HOW TO COMPLETE THIS TASK
All of the data below should be printed again word for word, pictures excluded.

MATERIAL SHOWN
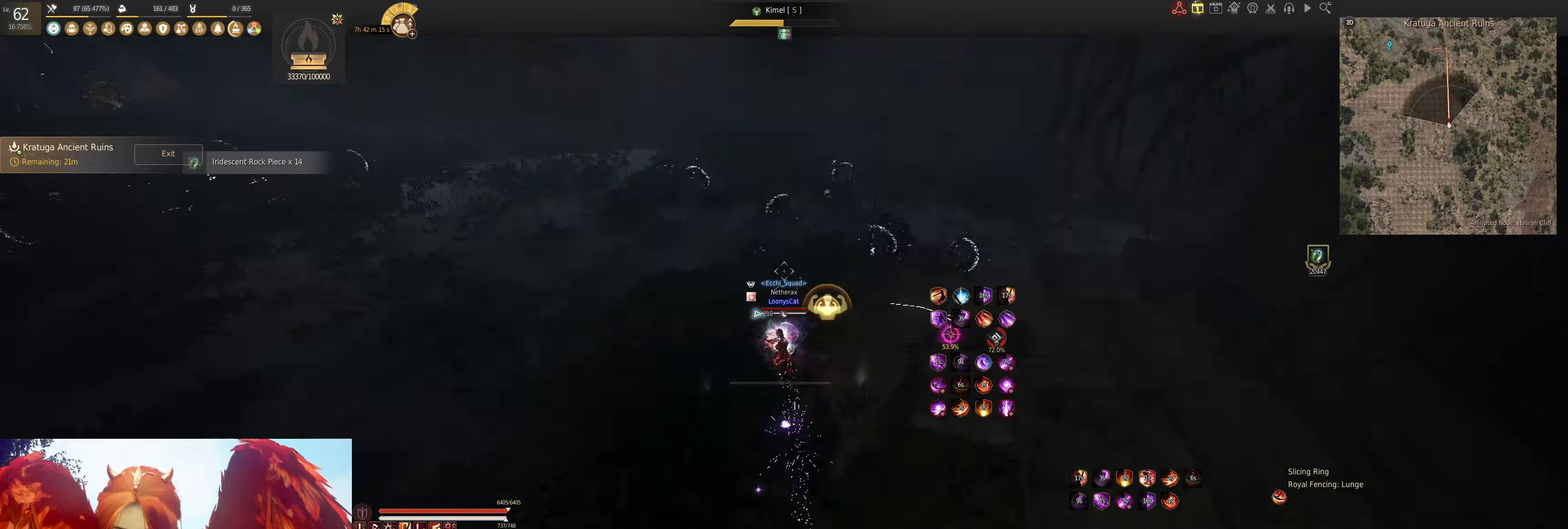
{"keys": ["s"], "mouse": ["left"], "events": [[67, "q", "up"], [100, "w", "up"], [383, "s", "down"], [433, "mouse_left", "down"]]}
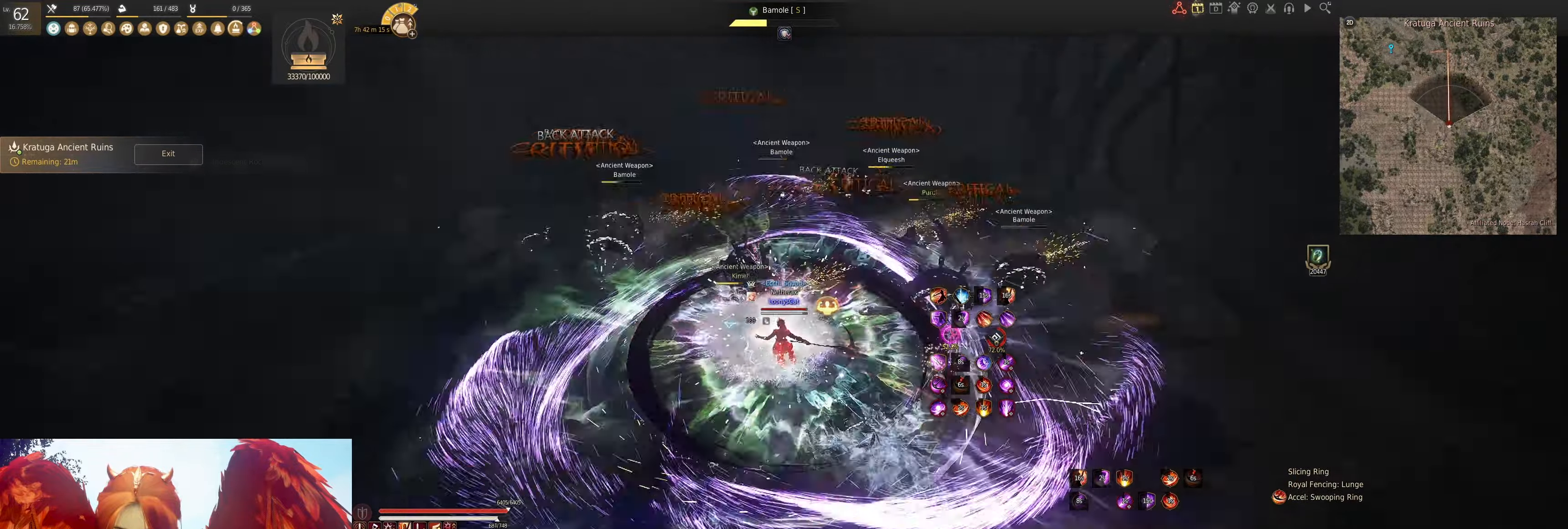
{"keys": [], "mouse": ["left"], "events": [[283, "s", "up"]]}
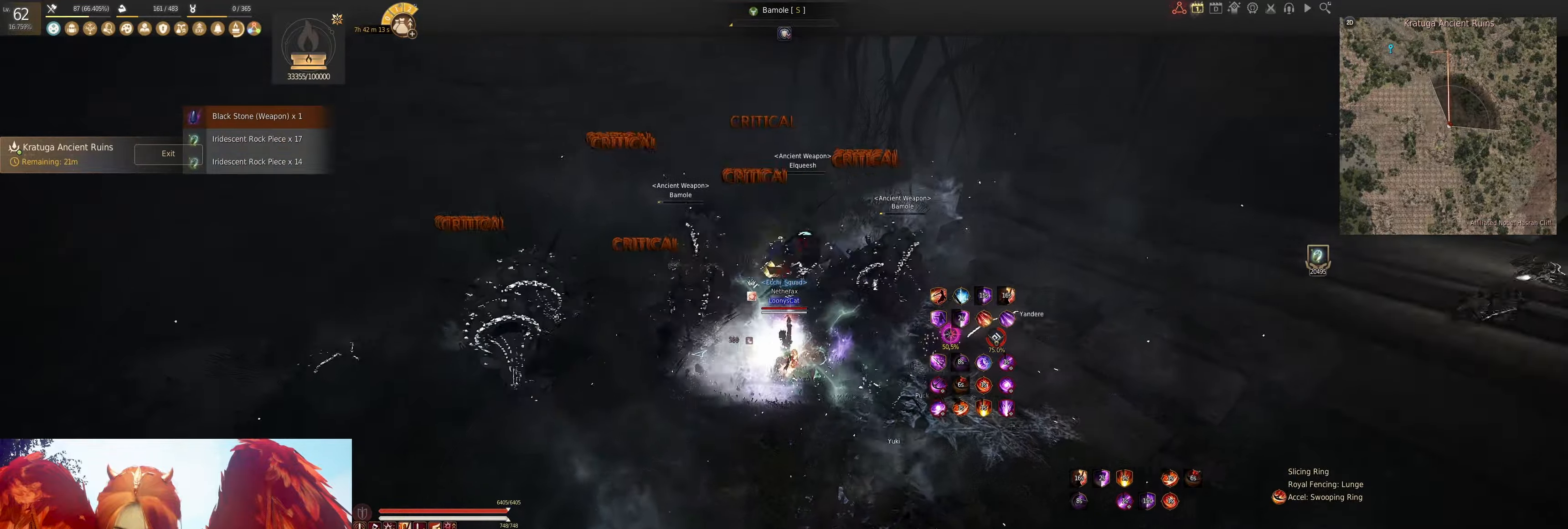
{"keys": [], "mouse": [], "events": [[267, "mouse_left", "up"]]}
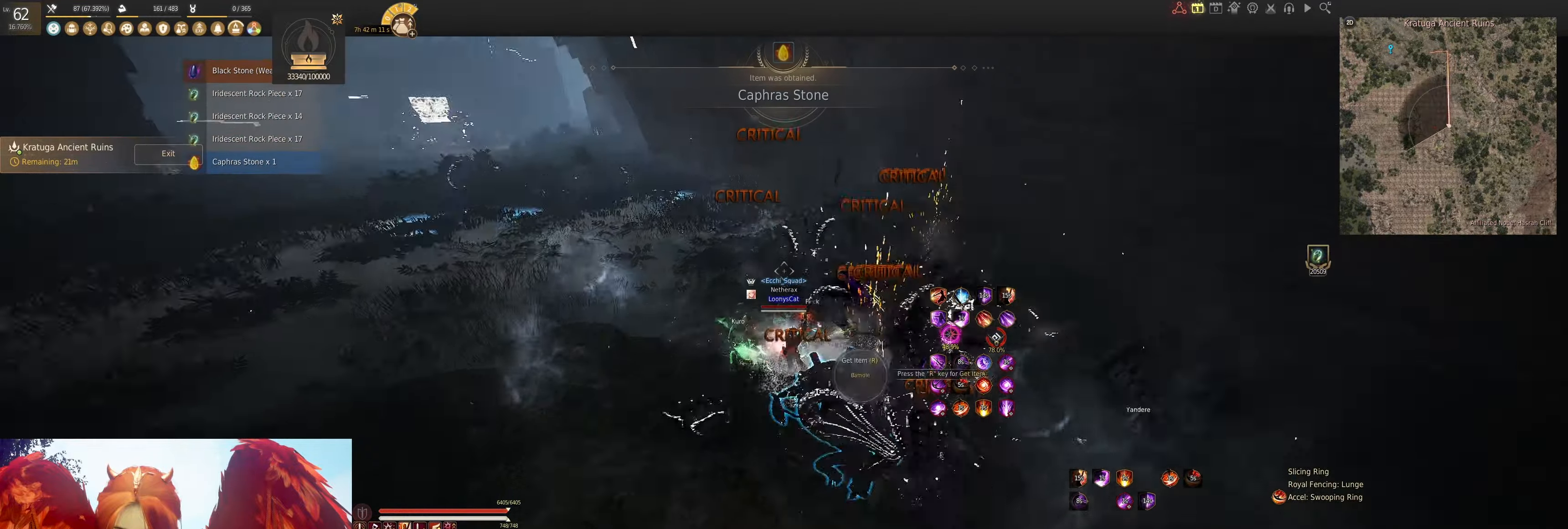
{"keys": [], "mouse": [], "events": []}
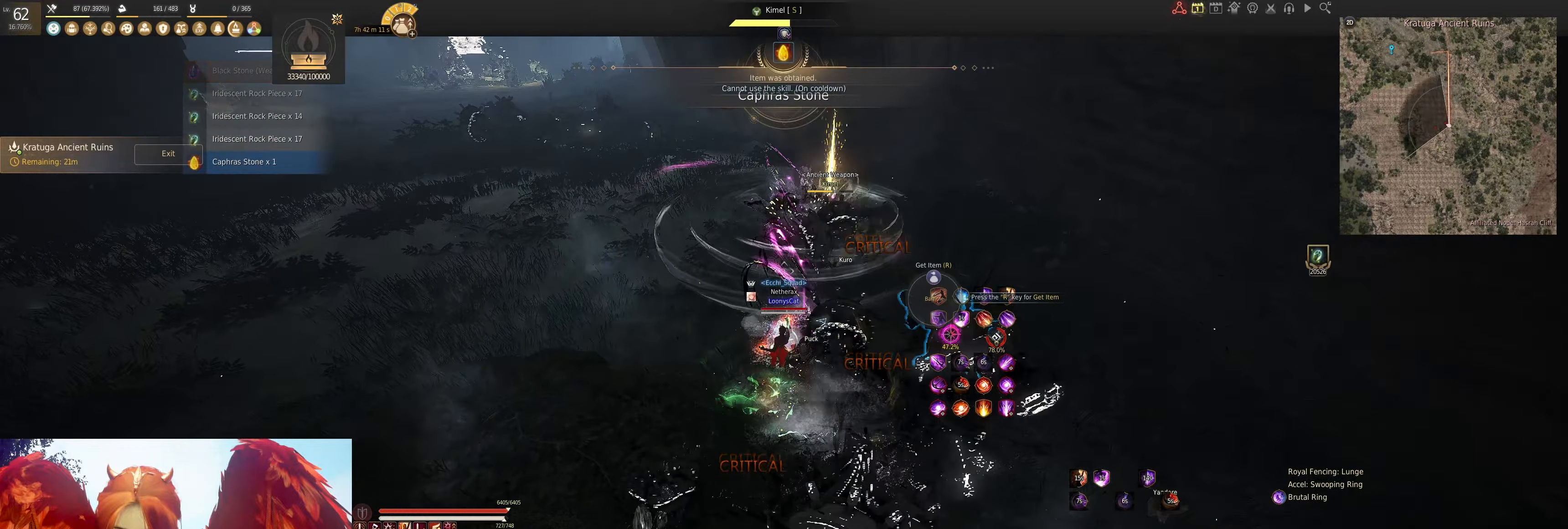
{"keys": ["shift"], "mouse": [], "events": [[300, "shift", "down"], [317, "w", "down"], [417, "w", "up"]]}
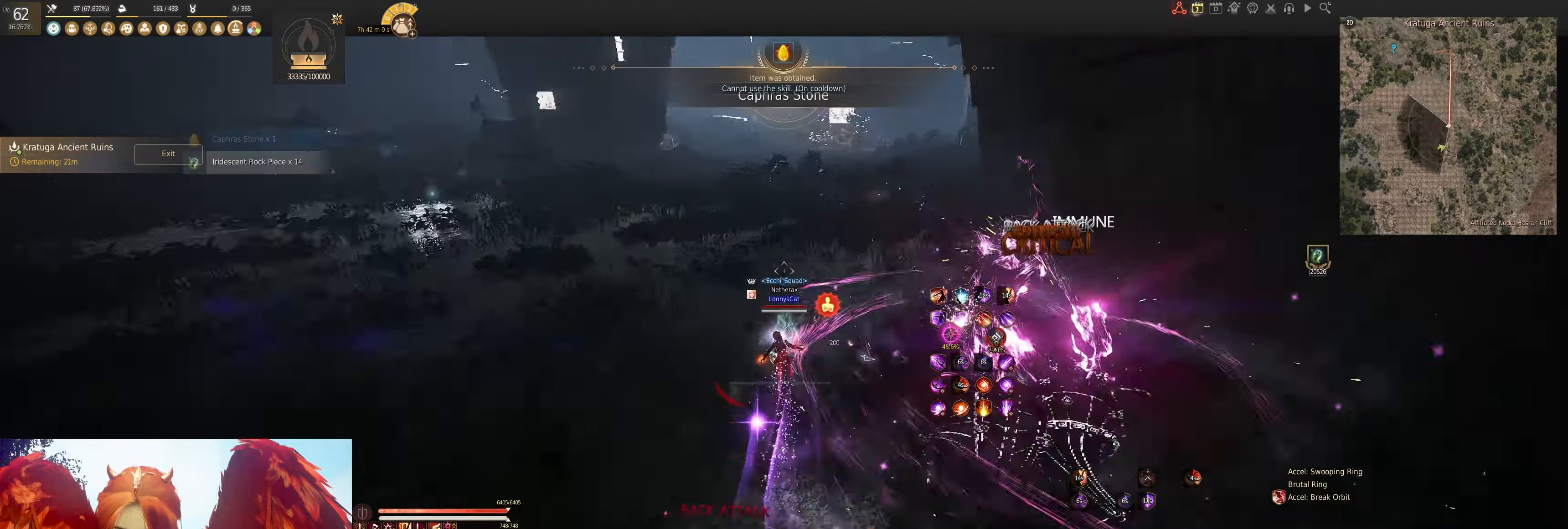
{"keys": [], "mouse": [], "events": [[217, "mouse_right", "down"], [333, "mouse_right", "up"], [450, "shift", "up"]]}
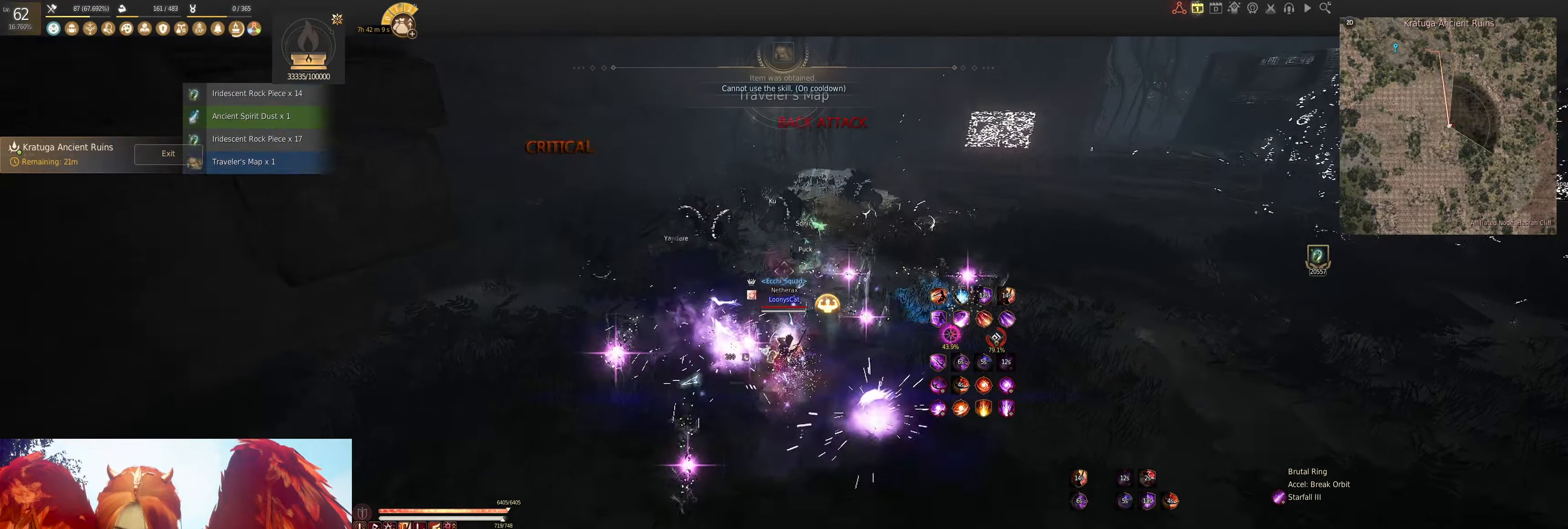
{"keys": [], "mouse": [], "events": []}
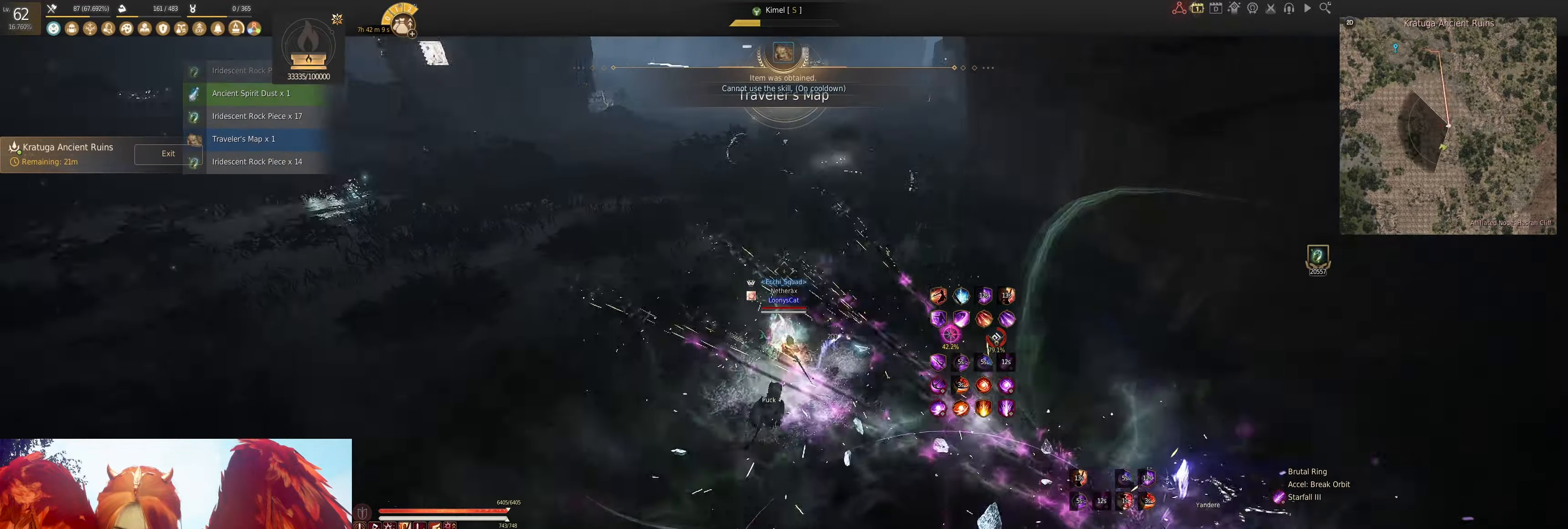
{"keys": ["w"], "mouse": [], "events": [[17, "shift", "down"], [33, "w", "down"], [183, "shift", "up"], [200, "w", "up"], [449, "w", "down"]]}
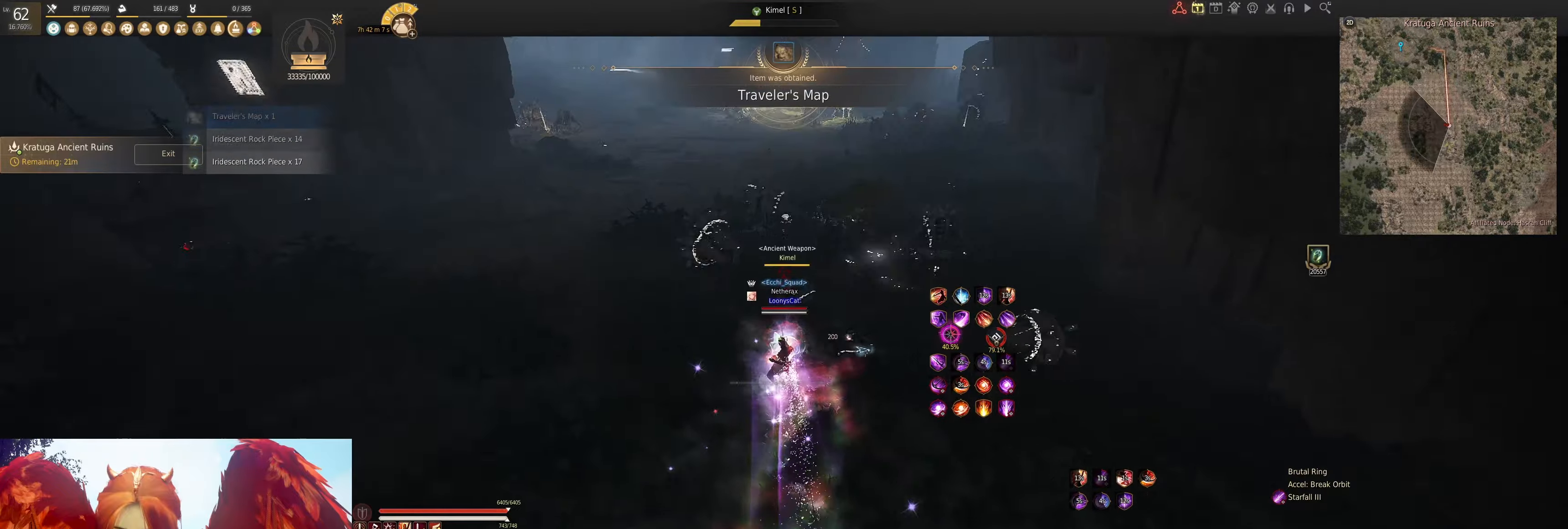
{"keys": [], "mouse": [], "events": [[17, "mouse_right", "down"], [400, "mouse_right", "up"], [400, "w", "up"]]}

TASK SOLUTION
{"keys": ["s"], "mouse": ["left"], "events": [[67, "q", "up"], [100, "w", "up"], [383, "s", "down"], [433, "mouse_left", "down"]]}
{"keys": [], "mouse": ["left"], "events": [[283, "s", "up"]]}
{"keys": [], "mouse": [], "events": [[267, "mouse_left", "up"]]}
{"keys": [], "mouse": [], "events": []}
{"keys": ["shift"], "mouse": [], "events": [[300, "shift", "down"], [317, "w", "down"], [417, "w", "up"]]}
{"keys": [], "mouse": [], "events": [[217, "mouse_right", "down"], [333, "mouse_right", "up"], [450, "shift", "up"]]}
{"keys": [], "mouse": [], "events": []}
{"keys": ["w"], "mouse": [], "events": [[17, "shift", "down"], [33, "w", "down"], [183, "shift", "up"], [200, "w", "up"], [449, "w", "down"]]}
{"keys": [], "mouse": [], "events": [[17, "mouse_right", "down"], [400, "mouse_right", "up"], [400, "w", "up"]]}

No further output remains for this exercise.